It wasn’t easy to persuade Banwari Lal, a farmer with 22 acres of land in Bakhtawarpura village of Haryana’s Bhiwani district, to show us his withered fields. “Just the sight of my fields is painful,” he says. “I’ve spent most of the last month trying in vain to save at least some of the bajra crop.” The canal that irrigates part of his land has been dry since March; water from Lal’s two tubewells has gone brackish. All that remains is a scattered, stunted growth of some bajra that Lal’s wife Pushpa has taken to uprooting daily. “At least I can use the green leaves to feed our four head of cattle,” she says.


This is southern Haryana, where rainfall deficiency this year has been as high as 73-88 per cent. Vast swathes of land haven’t seen more than a meagre shower. As the overall rainfall deficiency in the state is put at 53.7 per cent, a jittery state government—preparing, as it happens, for early assembly elections in a couple of months—is hesitant to declare any district drought-hit. Though the official line is that the situation is not “so bad”, privately, officials concede the government doesn’t want to create resentment by dishing out drought relief only in some districts.
That’s why chief minister Bhupinder Singh Hooda rejected the 50 per cent diesel subsidy announced by the Centre. The reason: it would create resentment in the nine districts to which it wouldn’t apply. Instead, he has sought relief of Rs 1,000 per hectare across-the-board to compensate farmers. Though perhaps politically more expedient, that would still be too little and too late for farmers. Drought relief, on the other hand, is Rs 6,750 per hectare, but applicable only after districts are declared drought-hit.

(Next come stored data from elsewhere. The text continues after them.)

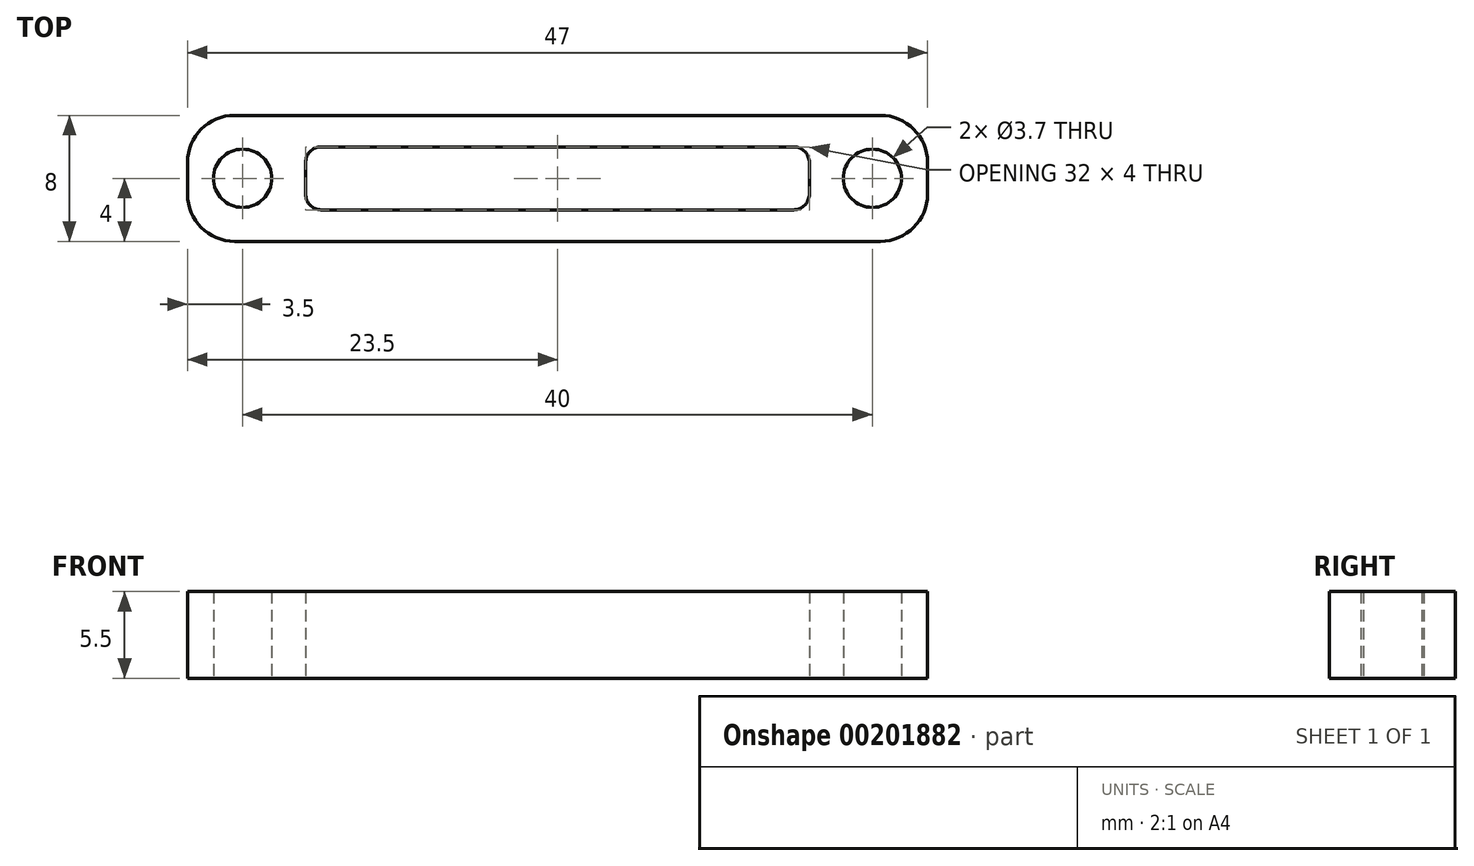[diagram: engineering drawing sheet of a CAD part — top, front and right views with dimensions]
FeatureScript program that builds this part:
annotation { "Feature Type Name" : "Feature", "Feature Type Description" : "" }
export const myFeature = defineFeature(function(context is Context, id is Id, definition is map)
    precondition{}
    {
        {
            var Q0;
            Q0=qCreatedBy(makeId("Top.planeOp"),FACE);
            var sketch = newSketch(context, id + "F0", { "sketchPlane" : qUnion([Q0])});
            skLineSegment(sketch, "E0.bottom", {"start": v(23.5, 4) * mm, "end": v(-23.5, 4) * mm});
            skLineSegment(sketch, "E0.top", {"start": v(23.5, -4) * mm, "end": v(-23.5, -4) * mm});
            skLineSegment(sketch, "E0.left", {"start": v(23.5, 4) * mm, "end": v(23.5, -4) * mm});
            skLineSegment(sketch, "E0.right", {"start": v(-23.5, 4) * mm, "end": v(-23.5, -4) * mm});
            skPoint(sketch, "E0.middle", {"position": v(0, 0) * mm});
            skCircle(sketch, "E1", {"center": v(-20, 0) * mm, "radius": 1.85 * mm});
            skCircle(sketch, "E2", {"center": v(20, 0) * mm, "radius": 1.85 * mm});
            skPoint(sketch, "E2.centerSnap0", {"position": v(23.5, 0) * mm});
            skLineSegment(sketch, "E3.bottom", {"start": v(16, 2) * mm, "end": v(-16, 2) * mm});
            skLineSegment(sketch, "E3.top", {"start": v(16, -2) * mm, "end": v(-16, -2) * mm});
            skLineSegment(sketch, "E3.left", {"start": v(16, 2) * mm, "end": v(16, -2) * mm});
            skLineSegment(sketch, "E3.right", {"start": v(-16, 2) * mm, "end": v(-16, -2) * mm});
            skSolve(sketch);
        }
        {
            var Q0;
            Q0=makeQuery(id+"F0.imprint","IMPRINT",FACE,{"disambiguationData":[TD([[makeQuery(id+"F0.imprint","IMPRINT",EDGE,{"derivedFrom":sQuery(id+"F0.wireOp",EDGE,"E0.bottom")}),1.0]])]});
            extrude(context, id + "F1", {"entities" : qUnion([Q0]), "depth" : 5.5 * mm});
        }
        {
            var Q0;
            Q0=makeQuery(id+"F1.opExtrude","SWEPT_EDGE",EDGE,{"disambiguationData":[OSD([sQuery(id+"F0.wireOp",EDGE,"E0.top"),sQuery(id+"F0.wireOp",EDGE,"E0.left")])]});
            var Q1;
            Q1=makeQuery(id+"F1.opExtrude","SWEPT_EDGE",EDGE,{"disambiguationData":[OSD([sQuery(id+"F0.wireOp",EDGE,"E0.bottom"),sQuery(id+"F0.wireOp",EDGE,"E0.left")])]});
            var Q2;
            Q2=makeQuery(id+"F1.opExtrude","SWEPT_EDGE",EDGE,{"disambiguationData":[OSD([sQuery(id+"F0.wireOp",EDGE,"E0.top"),sQuery(id+"F0.wireOp",EDGE,"E0.right")])]});
            var Q3;
            Q3=makeQuery(id+"F1.opExtrude","SWEPT_EDGE",EDGE,{"disambiguationData":[OSD([sQuery(id+"F0.wireOp",EDGE,"E0.bottom"),sQuery(id+"F0.wireOp",EDGE,"E0.right")])]});
            fillet(context, id + "F2", {"entities" : qUnion([Q0, Q1, Q2, Q3]), "radius" : 3 * mm, "tangentPropagation" : true, "allowEdgeOverflow" : false});
        }
        {
            var Q0;
            Q0=makeQuery(id+"F1.opExtrude","SWEPT_EDGE",EDGE,{"disambiguationData":[OSD([sQuery(id+"F0.wireOp",EDGE,"E3.bottom"),sQuery(id+"F0.wireOp",EDGE,"E3.right")])]});
            var Q1;
            Q1=makeQuery(id+"F1.opExtrude","SWEPT_EDGE",EDGE,{"disambiguationData":[OSD([sQuery(id+"F0.wireOp",EDGE,"E3.bottom"),sQuery(id+"F0.wireOp",EDGE,"E3.left")])]});
            var Q2;
            Q2=makeQuery(id+"F1.opExtrude","SWEPT_EDGE",EDGE,{"disambiguationData":[OSD([sQuery(id+"F0.wireOp",EDGE,"E3.top"),sQuery(id+"F0.wireOp",EDGE,"E3.left")])]});
            var Q3;
            Q3=makeQuery(id+"F1.opExtrude","SWEPT_EDGE",EDGE,{"disambiguationData":[OSD([sQuery(id+"F0.wireOp",EDGE,"E3.top"),sQuery(id+"F0.wireOp",EDGE,"E3.right")])]});
            fillet(context, id + "F3", {"entities" : qUnion([Q0, Q1, Q2, Q3]), "radius" : 1 * mm, "tangentPropagation" : true, "allowEdgeOverflow" : false});
        }
    });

Lal has spent Rs 20,000 just to sow his fields, borrowing most of the money. He wants the government to reimburse at least some of the money spent on sowing and says the subsidy on diesel would have helped. But no one bothered to ask him—or the hundreds of other farmers in the state’s paddy belt. The state government’s only contribution to mitigate the farmer’s hardship so far has been to ensure at least eight hours’ power supply daily in the last month. But this isn’t enough.
It is estimated that there will be a shortfall of 1.2 lakh hectares under paddy; total shortfall of kharif cultivation is expected at 3.42 lakh hectares. The cost of fodder has tripled and availability of water in the state canal system is down by more than 50 per cent. The consumption of diesel in the state has gone up by 40 per cent in the last month as desperate farmers buy huge amounts of diesel on credit to run pumps.
The anger is bubbling over. There are daily agitations by the All India Kisan Sabha and the Bharatiya Kisan Union. In Bhiwani, a junior engineer in the electricity department was made to climb up an electricity pole and stay there till police rescued him. And at Ratia, some days ago, angry villagers took over an electricity supply unit and tried to run it themselves.